• _Exercises_
1. According to the article on the Napoleon musical, at which theater and on what date did the show premiere?
2. Rewrite the article on the Napoleon musical from "The NYMF debut" up to and including "was sold out.", with "phenomenal" replaced by "remarkable".
3. Write the next part of the article on the Napoleon musical, starting after its final sentence.

- Official logo
- Music: Timothy Williams
- Lyrics: Andrew Sabiston
- Book: Andrew Sabiston & Timothy Williams

= Napoleon (musical) =

Napoleon is a musical by Timothy Williams and Andrew Sabiston. It has had seven productions in four languages: English, French, Korean and Dutch.

Laurent Bàn as Napoleon

2023 Seoul production

== Productions ==
The musical premiered at the Elgin Theatre in Toronto on 23 March 1994 with Jérôme Pradon as Napoleon and Aline Mowat as Josephine. It was directed by John Wood, and produced by Marlene Smith and Ernie Rubenstein, with orchestrations by David Cullen. It was nominated in 1994 for a Dora Award for Best Musical.

The show's second production opened at the Shaftesbury Theatre in London in September 2000 and ran for five months. It starred Paul Baker and Uwe Kröger as Napoleon, with Anastasia Barzee as Josephine. It was directed by Francesca Zambello and produced by Duncan Weldon, with orchestrations by Jonathan Tunick.

Work on a new version of the musical began in 2009, when director Richard Ouzounian helmed a concert version of the show in Barrie, Ontario with the story narrated by the character Talleyrand, the political mastermind who helped shape Napoleon's career. The concert starred Adam Brazier as Napoleon, Blythe Wilson as Josephine, and Cameron Mitchell Jr. as Talleyrand. This marked the reworking of the musical as a behind-the-scenes political drama with a new book and score.

The new Napoleon debuted at the New York Musical Theatre Festival (NYMF) in July 2015, under the direction of Richard Ouzounian. The new narrative seen through the eyes of Talleyrand, shared modern parallels with the making of leaders of today.

The NYMF debut received glowing notices, praising the show as having "a phenomenal, operatic score" and being "first and foremost an emotional experience that will keep you on the edge of your seat from beginning to end". Deemed a "thrilling drama" that is "riveting, compelling, and deeply moving" its run at NYMF was sold out.

The musical has continued to change in subsequent productions:

Seoul, South Korea - A large-scale production of Napoleon ran at the Charlotte Theater from July 15 to October 22, 2017. It featured a cast of 54 including B.A.P's Daehyun and BTOB's Changsub alongside Korean musical theater stars Lim Tae Kyung, Michael Lee, Han Ji Sang and Summer Jeong. It was directed by Richard Ouzounian, orchestrated by Kim Sungsoo (the artist known for the iconic theme Pink Soldiers from Squid Game (soundtrack)), produced by Show Media Group, and performed in Korean.

Zoetermeer, Netherlands - A small-scale production of the show ran at the open-air Buytenpark Theater from June 29 to July 10, 2022. It was directed by Sebastiaan Smits, who also adapted it into Dutch.

• _Given material_
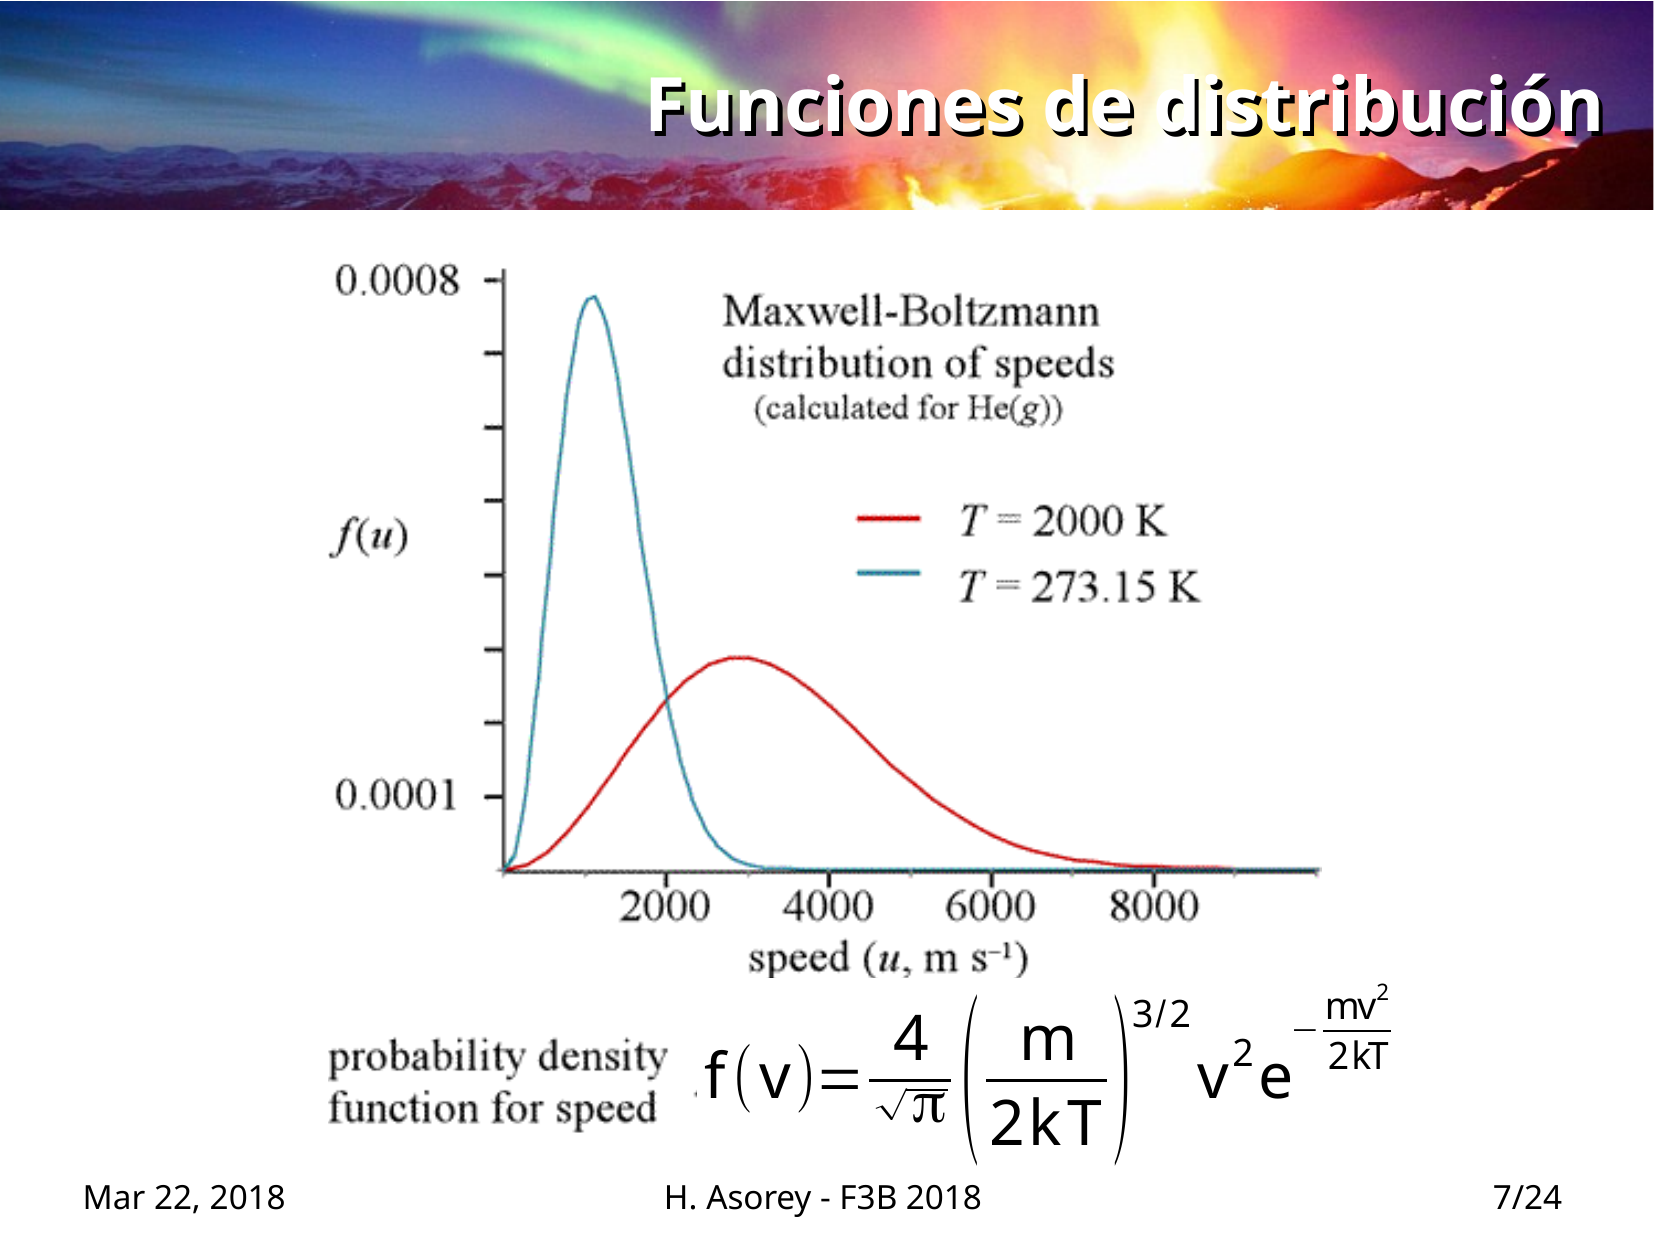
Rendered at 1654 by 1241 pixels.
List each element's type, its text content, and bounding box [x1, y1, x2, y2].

• _Exercise answers_
1. It premiered at the Elgin Theatre in Toronto on 23 March 1994.

2.
The NYMF debut received glowing notices, praising the show as having "a remarkable, operatic score" and being "first and foremost an emotional experience that will keep you on the edge of your seat from beginning to end". Deemed a "thrilling drama" that is "riveting, compelling, and deeply moving" its run at NYMF was sold out.

3.
Seoul, South Korea - A large-scale production of the show ran at the Kyung Hee University Grand Peace Palace from May 5–21, 2023. It featured an international cast from France (leads and ensemble) and Korea (dancers and chorus), and was performed in French with Korean subtitles. Laurent Bàn directed, starred as Napoleon, and wrote the French adaptation. It was produced by Park Young Seok. The cast included John Eyzen (Napoleon/Lucien), Chiara di Bari (Josephine), Tatiana Matre (Josephine/Thérèse), Christophe Cerino (Talleyrand), Jerome Collet (Talleyrand/Barras), Romain Fructuoso (Lucien), Emilien Marion (Anton), Pierre Etienne (Anton/Paoli/Barras), Anne-Marine Suire (Clarice), Mathilde Fontan (Clarice/Ensemble), Linda Latiri (Thérèse/Ensemble), Antoine Lelandais (Fouché), Eloi Horry (Garrau), Nollane (Henri), and Elisa Lys, Camille Viel, Lucas Mong-Mane, Gauthier Herbin and Rémi Torrado, as part of the ensemble. Orchestrations were once again by Kim Sungsoo.

== Synopsis ==
The musical is a behind-the-scenes account of the Corsican man who rose from nothing to become Emperor of France. It is told through the eyes of an unreliable narrator, Talleyrand, a Machiavellian career politician who latches onto the young Napoleon and places him on the throne of an empire vaster than Rome. The narrative is Talleyrand's version of events, coloured and skewed by his own opinions as he steps in and out of scenes, offering comments and manipulating the plot. He spins facts to his purpose, has things he wants the audience to know, and others he struggles to keep hidden. Talleyrand thinks he can manage the extraordinary man he’s groomed for greatness. What he isn’t prepared for is the sheer force of Napoleon’s character - and his obsession with Josephine. In the battle to come, Napoleon and Josephine will play out one of the world’s most iconic love stories, while Talleyrand will emerge as the devil incarnate.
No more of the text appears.